Plain-text engineering files »
Content starts

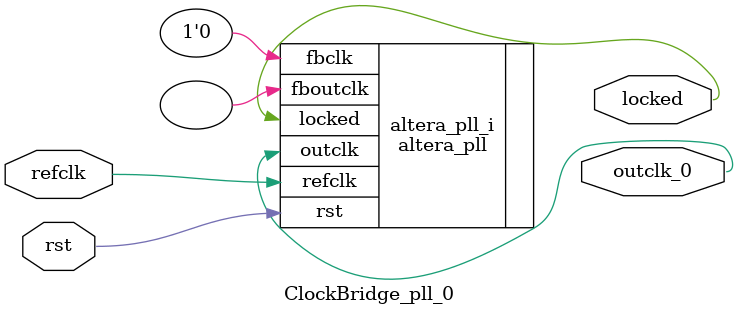
<source format=v>
`timescale 1ns/10ps
module  ClockBridge_pll_0(

	// interface 'refclk'
	input wire refclk,

	// interface 'reset'
	input wire rst,

	// interface 'outclk0'
	output wire outclk_0,

	// interface 'locked'
	output wire locked
);

	altera_pll #(
		.fractional_vco_multiplier("false"),
		.reference_clock_frequency("50.0 MHz"),
		.operation_mode("normal"),
		.number_of_clocks(1),
		.output_clock_frequency0("100.000000 MHz"),
		.phase_shift0("0 ps"),
		.duty_cycle0(50),
		.output_clock_frequency1("0 MHz"),
		.phase_shift1("0 ps"),
		.duty_cycle1(50),
		.output_clock_frequency2("0 MHz"),
		.phase_shift2("0 ps"),
		.duty_cycle2(50),
		.output_clock_frequency3("0 MHz"),
		.phase_shift3("0 ps"),
		.duty_cycle3(50),
		.output_clock_frequency4("0 MHz"),
		.phase_shift4("0 ps"),
		.duty_cycle4(50),
		.output_clock_frequency5("0 MHz"),
		.phase_shift5("0 ps"),
		.duty_cycle5(50),
		.output_clock_frequency6("0 MHz"),
		.phase_shift6("0 ps"),
		.duty_cycle6(50),
		.output_clock_frequency7("0 MHz"),
		.phase_shift7("0 ps"),
		.duty_cycle7(50),
		.output_clock_frequency8("0 MHz"),
		.phase_shift8("0 ps"),
		.duty_cycle8(50),
		.output_clock_frequency9("0 MHz"),
		.phase_shift9("0 ps"),
		.duty_cycle9(50),
		.output_clock_frequency10("0 MHz"),
		.phase_shift10("0 ps"),
		.duty_cycle10(50),
		.output_clock_frequency11("0 MHz"),
		.phase_shift11("0 ps"),
		.duty_cycle11(50),
		.output_clock_frequency12("0 MHz"),
		.phase_shift12("0 ps"),
		.duty_cycle12(50),
		.output_clock_frequency13("0 MHz"),
		.phase_shift13("0 ps"),
		.duty_cycle13(50),
		.output_clock_frequency14("0 MHz"),
		.phase_shift14("0 ps"),
		.duty_cycle14(50),
		.output_clock_frequency15("0 MHz"),
		.phase_shift15("0 ps"),
		.duty_cycle15(50),
		.output_clock_frequency16("0 MHz"),
		.phase_shift16("0 ps"),
		.duty_cycle16(50),
		.output_clock_frequency17("0 MHz"),
		.phase_shift17("0 ps"),
		.duty_cycle17(50),
		.pll_type("General"),
		.pll_subtype("General")
	) altera_pll_i (
		.rst	(rst),
		.outclk	({outclk_0}),
		.locked	(locked),
		.fboutclk	( ),
		.fbclk	(1'b0),
		.refclk	(refclk)
	);
endmodule


</source>
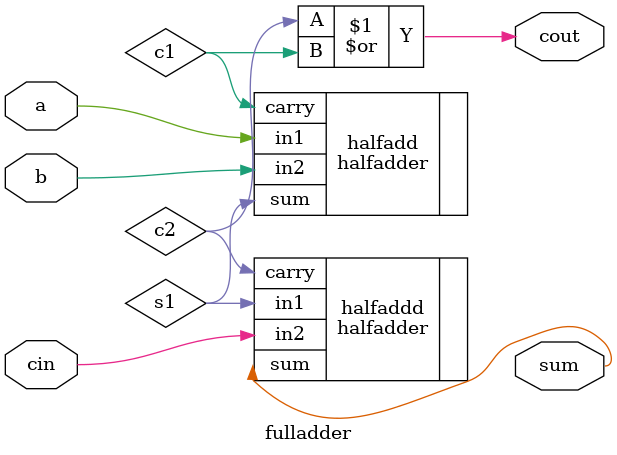
<source format=v>
module fulladder ( 
input a,b,cin,
output sum , cout ) ; 
wire s1 , c1 , c2 ;
 halfadder halfadd 
 (.in1(a) , 
 .in2(b),
 .sum(s1),
 .carry(c1) 
 ); 
 halfadder halfaddd 
 (.in1(s1) , 
 .in2(cin),
 .sum(sum),
 .carry(c2) 
 ); 
 assign cout= c2 |  c1 ; 
 endmodule 
</source>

Content ends

What is needed »
Write the entries out in full and exactly, omitting every picture.

Task solution »
<source format=v>
`timescale 1ns/10ps
module  ClockBridge_pll_0(

	// interface 'refclk'
	input wire refclk,

	// interface 'reset'
	input wire rst,

	// interface 'outclk0'
	output wire outclk_0,

	// interface 'locked'
	output wire locked
);

	altera_pll #(
		.fractional_vco_multiplier("false"),
		.reference_clock_frequency("50.0 MHz"),
		.operation_mode("normal"),
		.number_of_clocks(1),
		.output_clock_frequency0("100.000000 MHz"),
		.phase_shift0("0 ps"),
		.duty_cycle0(50),
		.output_clock_frequency1("0 MHz"),
		.phase_shift1("0 ps"),
		.duty_cycle1(50),
		.output_clock_frequency2("0 MHz"),
		.phase_shift2("0 ps"),
		.duty_cycle2(50),
		.output_clock_frequency3("0 MHz"),
		.phase_shift3("0 ps"),
		.duty_cycle3(50),
		.output_clock_frequency4("0 MHz"),
		.phase_shift4("0 ps"),
		.duty_cycle4(50),
		.output_clock_frequency5("0 MHz"),
		.phase_shift5("0 ps"),
		.duty_cycle5(50),
		.output_clock_frequency6("0 MHz"),
		.phase_shift6("0 ps"),
		.duty_cycle6(50),
		.output_clock_frequency7("0 MHz"),
		.phase_shift7("0 ps"),
		.duty_cycle7(50),
		.output_clock_frequency8("0 MHz"),
		.phase_shift8("0 ps"),
		.duty_cycle8(50),
		.output_clock_frequency9("0 MHz"),
		.phase_shift9("0 ps"),
		.duty_cycle9(50),
		.output_clock_frequency10("0 MHz"),
		.phase_shift10("0 ps"),
		.duty_cycle10(50),
		.output_clock_frequency11("0 MHz"),
		.phase_shift11("0 ps"),
		.duty_cycle11(50),
		.output_clock_frequency12("0 MHz"),
		.phase_shift12("0 ps"),
		.duty_cycle12(50),
		.output_clock_frequency13("0 MHz"),
		.phase_shift13("0 ps"),
		.duty_cycle13(50),
		.output_clock_frequency14("0 MHz"),
		.phase_shift14("0 ps"),
		.duty_cycle14(50),
		.output_clock_frequency15("0 MHz"),
		.phase_shift15("0 ps"),
		.duty_cycle15(50),
		.output_clock_frequency16("0 MHz"),
		.phase_shift16("0 ps"),
		.duty_cycle16(50),
		.output_clock_frequency17("0 MHz"),
		.phase_shift17("0 ps"),
		.duty_cycle17(50),
		.pll_type("General"),
		.pll_subtype("General")
	) altera_pll_i (
		.rst	(rst),
		.outclk	({outclk_0}),
		.locked	(locked),
		.fboutclk	( ),
		.fbclk	(1'b0),
		.refclk	(refclk)
	);
endmodule


</source>
<source format=v>
module fulladder ( 
input a,b,cin,
output sum , cout ) ; 
wire s1 , c1 , c2 ;
 halfadder halfadd 
 (.in1(a) , 
 .in2(b),
 .sum(s1),
 .carry(c1) 
 ); 
 halfadder halfaddd 
 (.in1(s1) , 
 .in2(cin),
 .sum(sum),
 .carry(c2) 
 ); 
 assign cout= c2 |  c1 ; 
 endmodule 
</source>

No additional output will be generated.